Tradition owner Romano Giorgi, 74, has worked in catering, mainly in hotels, all his adult life in Europe and North America. He was banquet manager at the Ritz Carlton Hotel for 16 years before opening Tradition in 1992.
Etmo owner Alan Serour, 34, is a professional chef who bought Etmo in 2010 from Harvey Leavitt after working for that business for over a decade.
It is a venerable company. The Leavitt family has been in catering since the late 1940s when Ethel Leavitt (nee Mirsky) baked cakes for her parents’ Mirsky’s Restaurant on Park Avenue, and her husband Moe oversaw the catered parties. Ethel Leavitt Distinctive Catering was launched in 1951, and became Etmo in 1967.
The partnership suits the needs of both. Giorgi, who has worked mainly with his daughter and his wife, is glad to be relieved of the stress of day-to-day operations.
Serour will benefit from the reputation for customized service the older man has earned, as well as his experience in nimbly handling dinners for 500 or more guests.

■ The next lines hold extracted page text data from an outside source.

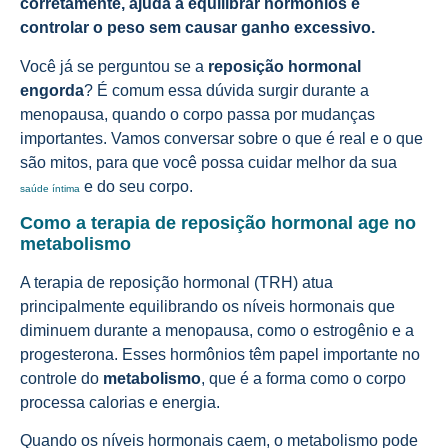
corretamente, ajuda a equilibrar hormônios e
controlar o peso sem causar ganho excessivo.
Você já se perguntou se a
reposição hormonal
engorda
? É comum essa dúvida surgir durante a
menopausa, quando o corpo passa por mudanças
importantes. Vamos conversar sobre o que é real e o que
são mitos, para que você possa cuidar melhor da sua
e do seu corpo.
saúde íntima
Como a terapia de reposição hormonal age no
metabolismo
A terapia de reposição hormonal (TRH) atua
principalmente equilibrando os níveis hormonais que
diminuem durante a menopausa, como o estrogênio e a
progesterona. Esses hormônios têm papel importante no
controle do
metabolismo
, que é a forma como o corpo
processa calorias e energia.
Quando os níveis hormonais caem, o metabolismo pode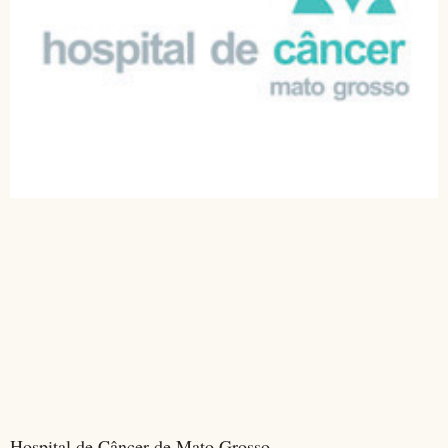
Hospital de Câncer de Mato Grosso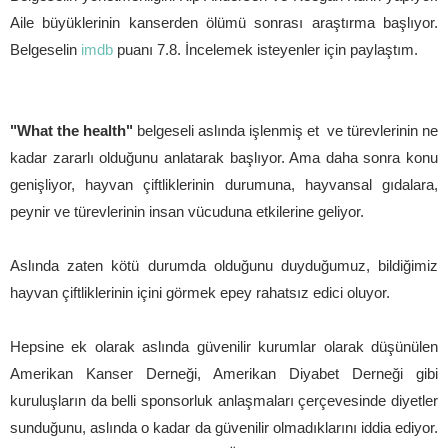
Aile büyüklerinin kanserden ölümü sonrası araştırma başlıyor.
Belgeselin
imdb
puanı 7.8. İncelemek isteyenler için paylaştım.
"What the health"
belgeseli aslında işlenmiş et ve türevlerinin ne
kadar zararlı olduğunu anlatarak başlıyor. Ama daha sonra konu
genişliyor, hayvan çiftliklerinin durumuna, hayvansal gıdalara,
peynir ve türevlerinin insan vücuduna etkilerine geliyor.
Aslında zaten kötü durumda olduğunu duyduğumuz, bildiğimiz
hayvan çiftliklerinin içini görmek epey rahatsız edici oluyor.
Hepsine ek olarak aslında güvenilir kurumlar olarak düşünülen
Amerikan Kanser Derneği, Amerikan Diyabet Derneği gibi
kuruluşların da belli sponsorluk anlaşmaları çerçevesinde diyetler
sunduğunu, aslında o kadar da güvenilir olmadıklarını iddia ediyor.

A name for the newly merged business has not yet been chosen.
Etmo is in the process of transferring operations from Chabanel Street in the heart of the old garment district to Tradition’s kitchens on Robert Burns Street in Côte St. Luc.
In recent times, Tradition has been handling an average of 30 to 35 events per month and Etmo about 20 and growing under Serour. Their clientele includes some of the Jewish community’s major institutions, such as Federation CJA and the Jewish General Hospital, and high-end private functions.

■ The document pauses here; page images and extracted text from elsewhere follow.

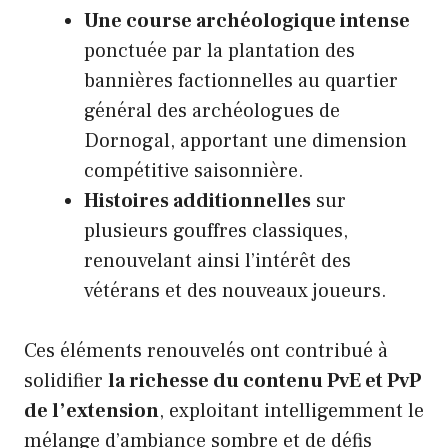
Une course archéologique intense
ponctuée par la plantation des
bannières factionnelles au quartier
général des archéologues de
Dornogal, apportant une dimension
compétitive saisonnière.
Histoires additionnelles
sur
plusieurs gouffres classiques,
renouvelant ainsi l’intérêt des
vétérans et des nouveaux joueurs.
Ces éléments renouvelés ont contribué à
solidifier
la richesse du contenu PvE et PvP
de l’extension
, exploitant intelligemment le
mélange d’ambiance sombre et de défis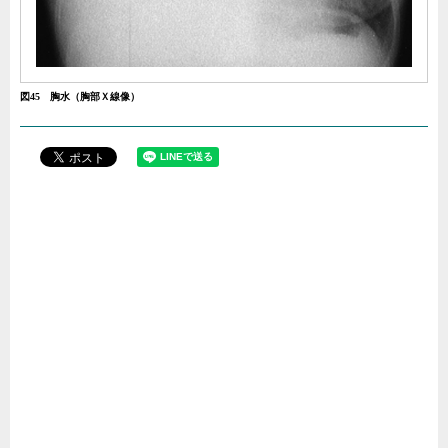
図45 胸水（胸部Ｘ線像）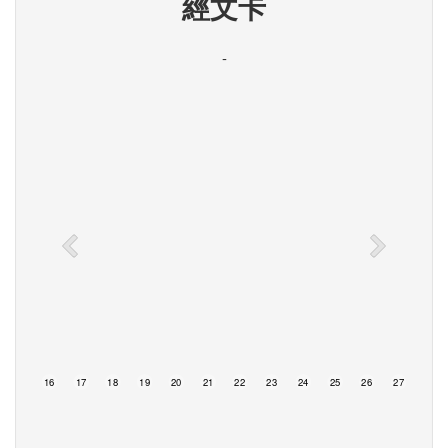
經文卡
-
15
16
17
18
19
20
21
22
23
24
25
26
27
28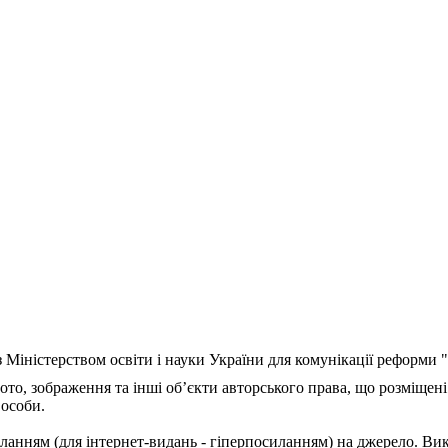
з Міністерством освіти і науки України для комунікації реформи
ото, зображення та інші об’єкти авторського права, що розміщені
 особи.
ланням (для інтернет-видань - гіперпосиланням) на джерело. Ви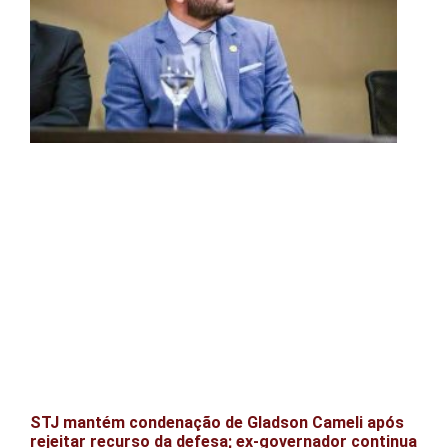
STJ mantém condenação de Gladson Cameli após
rejeitar recurso da defesa; ex-governador continua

They frequently found themselves competing for the same jobs, so instead of trying to outbid each other anymore, they decided to join forces.
They expect to be able to handle 60 events a month, and up to 1,000 guests at a time.

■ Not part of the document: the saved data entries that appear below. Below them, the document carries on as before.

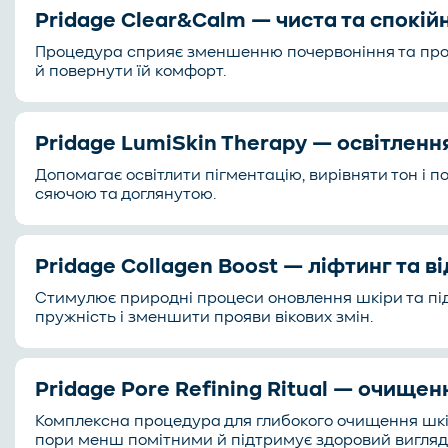
Pridage Clear&Calm — чиста та спокій
Процедура сприяє зменшенню почервоніння та проя
й повернути їй комфорт.
Pridage LumiSkin Therapy — освітлення
Допомагає освітлити пігментацію, вирівняти тон і 
сяючою та доглянутою.
Pridage Collagen Boost — ліфтинг та 
Стимулює природні процеси оновлення шкіри та під
пружність і зменшити прояви вікових змін.
Pridage Pore Refining Ritual — очищен
Комплексна процедура для глибокого очищення шкі
пори менш помітними й підтримує здоровий вигляд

Both Giorgi and and Serour have aimed to raise the bar in kosher cooking, creatively working within the requirements of kashrut and the rules of their certifier, the Vaad Ha’ir, which are among the most stringent in the world.
“After so many years in the business, the time was approaching for me to pass the torch, but in doing so I wanted to choose someone who would properly serve my clients,” Giorgi said.
“Alan combines the energy and passion of the young with the talent and experience of a seasoned chef. His reputation for working closely with his clients and for building strong relationships is what convinced me that, left in Alan’s care, my clients would be in good hands.”
Giorgi will, however, still be very active, bringing his characteristic Old World savoir-faire to the service side of the business.
Serour has increased Etmo’s business considerably in the past three years and was looking for new expanded premises when this opportunity was offered.
“We had substantially outgrown our current location and it was time for a move,” he said.
The relocation to the 8,000-square-foot Robert Burns premises is expected to be completed by the end of the year.
“The competition in kosher catering is very fierce,” said Giorgi, noting that the Vaad Ha’ir’s MK hechsher is on 20 caterers, all vying for a market that’s stagnant, if not shrinking.
However, Serour added that with their merger, the number of kosher caterers that can be defined as top of the line is now down to maybe two. (He didn’t name the other.)
Both men have been aiming to meet the increasing demand for kosher food that is the equivalent of that found at better restaurants. Clients are more sophisticated now about international cuisines, as well as nutrition.
The merger, they say, will allow costs to be kept down because of lower overhead with one base of operations.
The merged company will continue to operate the Exception Boutique, next to the Robert Burns premises, a store selling pastries and ready-to-eat dishes.